Команда Ларссона перла танком, и остановить ее не смог сам комиссар Морган, правда, не очень-то тот и хотел, что Атласу совсем не нравилось, но Морган не его забота. Для него комиссар полиции был всего лишь серой массой на сером поле, где стороны постоянно менялись цветами и местами, а светлых пятен становилось все меньше, когда на их местах возникали черные дыры.
– Хочешь убрать Ларссона? – скептически спросил Эванс и вопросительно приподнял бровь.
– Я? Неееет, побойся бога, ты че? – Хейз посмотрел на него, как на умалишенного, хотя слово «как» в общении этих двоих явно было лишним. – Хочешь лишить меня веселья? – бросил он в Эванса окислившимся от химикатов пенни, и тот поймал его на лету.
– Я только «за», – воодушевился Атлас, которому Ларссон уже успел намозолить глаза. – Там делов-то на полчаса, – и с охотой вызвался на очередное сольное выступление, чтобы спрятать лезвие в кролика, а затем вынуть его вместе с жизнью Адама Ларссона и надеждой на светлое будущее для города. «Решка», – посмотрел он на позеленевшую монетку в ладони и бросил ее назад Хейзу.
– Ты всегда тааак торопишься, мой друг, – осуждающе помотал головой Еж, хлопком ладони впечатывая монетку в стол. – Все актеры уже за кулисами и ждут своего выступления, – ни на дюйм не приподнимая занавеса перед предстоящим представлением, конферансье с обгоревшим лицом объявил начало следующего акта пьесы «Город в огне». Одно радовало. Ждать оставалось недолго. – Слышишь? Уже началось! – Хейз приложил палец к губам, прислушиваясь.
Громкая ругань и разговор на повышенных тонах из-за фанерной двери в глубине подсобки перекрикивали пение Фрэнка Синатры на заключительных аккордах нашумевшего сингла о Большом Яблоке и привлекали к себе внимание.
– У нас гости, но тебе, друг мой, опять придется остаться за сценой, – предостерег его Хейз.
Словно когда-то было иначе. Атлас привык оставаться где-то на задворках основного представления. Мелькал в титрах под привычным названием «второй убийца», лицо которого никогда не попадает в кадр. Его это вполне устраивало.
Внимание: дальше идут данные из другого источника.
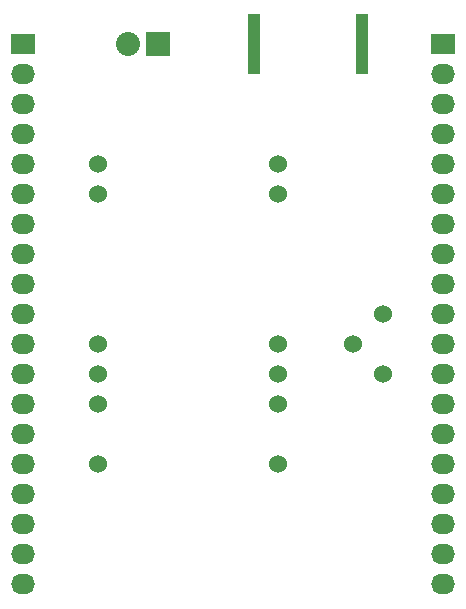
<source format=gbr>
G04 #@! TF.FileFunction,Copper,L2,Bot,Signal*
%FSLAX46Y46*%
G04 Gerber Fmt 4.6, Leading zero omitted, Abs format (unit mm)*
G04 Created by KiCad (PCBNEW 4.0.3+e1-6302~38~ubuntu16.04.1-stable) date Tue Aug 16 13:23:07 2016*
%MOMM*%
%LPD*%
G01*
G04 APERTURE LIST*
%ADD10C,0.100000*%
%ADD11R,2.032000X1.727200*%
%ADD12O,2.032000X1.727200*%
%ADD13R,2.032000X2.032000*%
%ADD14O,2.032000X2.032000*%
%ADD15C,1.524000*%
%ADD16R,1.016000X5.080000*%
G04 APERTURE END LIST*
D10*
D11*
X58420000Y-48260000D03*
D12*
X58420000Y-50800000D03*
X58420000Y-53340000D03*
X58420000Y-55880000D03*
X58420000Y-58420000D03*
X58420000Y-60960000D03*
X58420000Y-63500000D03*
X58420000Y-66040000D03*
X58420000Y-68580000D03*
X58420000Y-71120000D03*
X58420000Y-73660000D03*
X58420000Y-76200000D03*
X58420000Y-78740000D03*
X58420000Y-81280000D03*
X58420000Y-83820000D03*
X58420000Y-86360000D03*
X58420000Y-88900000D03*
X58420000Y-91440000D03*
X58420000Y-93980000D03*
D13*
X69850000Y-48260000D03*
D14*
X67310000Y-48260000D03*
D11*
X93980000Y-48260000D03*
D12*
X93980000Y-50800000D03*
X93980000Y-53340000D03*
X93980000Y-55880000D03*
X93980000Y-58420000D03*
X93980000Y-60960000D03*
X93980000Y-63500000D03*
X93980000Y-66040000D03*
X93980000Y-68580000D03*
X93980000Y-71120000D03*
X93980000Y-73660000D03*
X93980000Y-76200000D03*
X93980000Y-78740000D03*
X93980000Y-81280000D03*
X93980000Y-83820000D03*
X93980000Y-86360000D03*
X93980000Y-88900000D03*
X93980000Y-91440000D03*
X93980000Y-93980000D03*
D15*
X86360000Y-73660000D03*
X88900000Y-71120000D03*
X88900000Y-76200000D03*
X64770000Y-58420000D03*
X64770000Y-60960000D03*
X64770000Y-73660000D03*
X64770000Y-76200000D03*
X64770000Y-78740000D03*
X64770000Y-83820000D03*
X80010000Y-83820000D03*
X80010000Y-78740000D03*
X80010000Y-76200000D03*
X80010000Y-73660000D03*
X80010000Y-60960000D03*
X80010000Y-58420000D03*
D16*
X87122000Y-48260000D03*
X77978000Y-48260000D03*
M02*

</source>
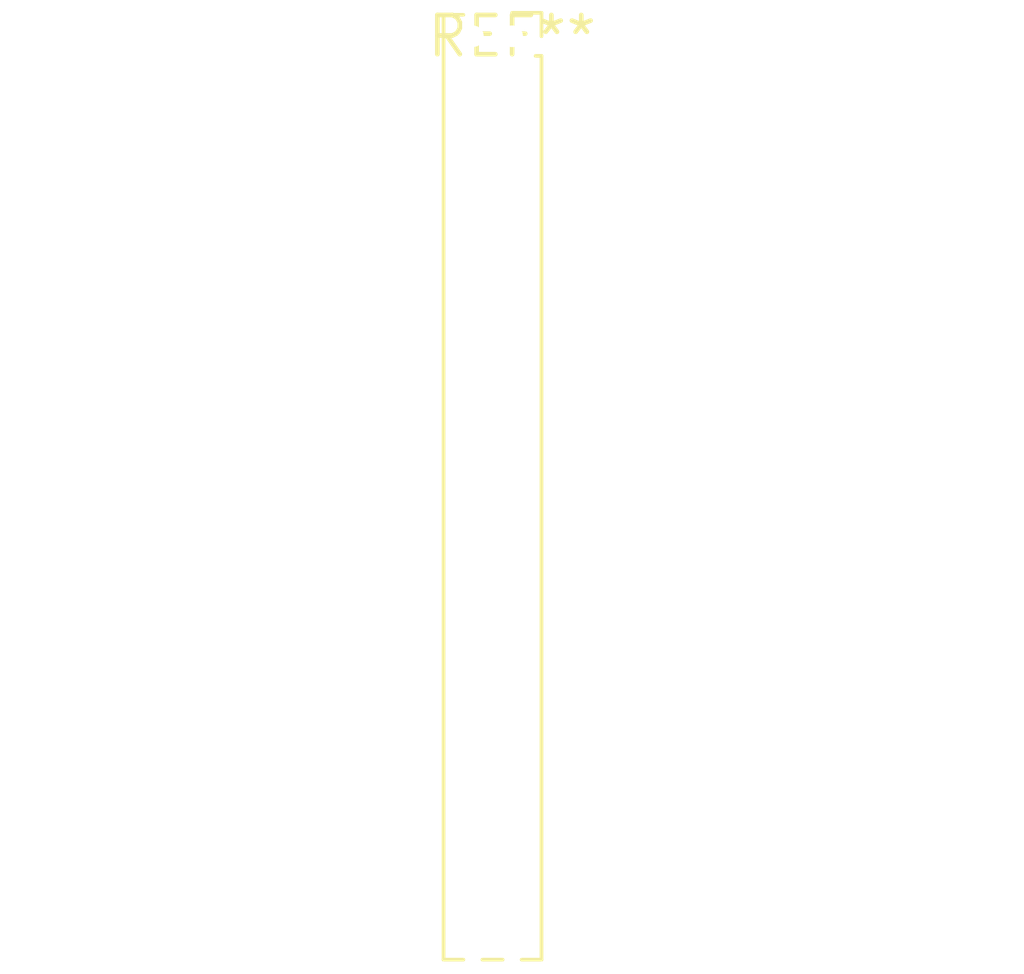
<source format=kicad_pcb>
(kicad_pcb (version 20240108) (generator pcbnew)

  (general
    (thickness 1.6)
  )

  (paper "A4")
  (layers
    (0 "F.Cu" signal)
    (31 "B.Cu" signal)
    (32 "B.Adhes" user "B.Adhesive")
    (33 "F.Adhes" user "F.Adhesive")
    (34 "B.Paste" user)
    (35 "F.Paste" user)
    (36 "B.SilkS" user "B.Silkscreen")
    (37 "F.SilkS" user "F.Silkscreen")
    (38 "B.Mask" user)
    (39 "F.Mask" user)
    (40 "Dwgs.User" user "User.Drawings")
    (41 "Cmts.User" user "User.Comments")
    (42 "Eco1.User" user "User.Eco1")
    (43 "Eco2.User" user "User.Eco2")
    (44 "Edge.Cuts" user)
    (45 "Margin" user)
    (46 "B.CrtYd" user "B.Courtyard")
    (47 "F.CrtYd" user "F.Courtyard")
    (48 "B.Fab" user)
    (49 "F.Fab" user)
    (50 "User.1" user)
    (51 "User.2" user)
    (52 "User.3" user)
    (53 "User.4" user)
    (54 "User.5" user)
    (55 "User.6" user)
    (56 "User.7" user)
    (57 "User.8" user)
    (58 "User.9" user)
  )

  (setup
    (pad_to_mask_clearance 0)
    (pcbplotparams
      (layerselection 0x00010fc_ffffffff)
      (plot_on_all_layers_selection 0x0000000_00000000)
      (disableapertmacros false)
      (usegerberextensions false)
      (usegerberattributes false)
      (usegerberadvancedattributes false)
      (creategerberjobfile false)
      (dashed_line_dash_ratio 12.000000)
      (dashed_line_gap_ratio 3.000000)
      (svgprecision 4)
      (plotframeref false)
      (viasonmask false)
      (mode 1)
      (useauxorigin false)
      (hpglpennumber 1)
      (hpglpenspeed 20)
      (hpglpendiameter 15.000000)
      (dxfpolygonmode false)
      (dxfimperialunits false)
      (dxfusepcbnewfont false)
      (psnegative false)
      (psa4output false)
      (plotreference false)
      (plotvalue false)
      (plotinvisibletext false)
      (sketchpadsonfab false)
      (subtractmaskfromsilk false)
      (outputformat 1)
      (mirror false)
      (drillshape 1)
      (scaleselection 1)
      (outputdirectory "")
    )
  )

  (net 0 "")

  (footprint "PinSocket_2x24_P1.27mm_Vertical" (layer "F.Cu") (at 0 0))

)

</source>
Взлети их фильм в прокате, полиция вряд ли вручит ему «Оскар». Он дублер, каскадер и статист в одном лице, пока главная звезда в драной кожаной куртке и шрамами от ожогов в половину головы блещет на сцене. Что греха таить, номера у Хейза всегда были взрывные, убийственные, если быть предельно точным, а сценарий всегда оставался у него на руках и в его дурной голове. И когда представление, заканчивалось, всегда наступало тихо, которое Атлас ждал даже больше, чем взрывов бурных аплодисментов.
– Пришло время, эх, – Хейз, устало и кряхтя, поднялся со стула, размяв шею, – тряхнуть стариной, – и улыбнулся, подмигнув Эвансу. – Следующим номером выступает неповторимый, неподражаемый, абсолютно несравненный Я, – объявил он сам себя и вышел на сцену за фанерную дверь, заменявшую бархатный занавес.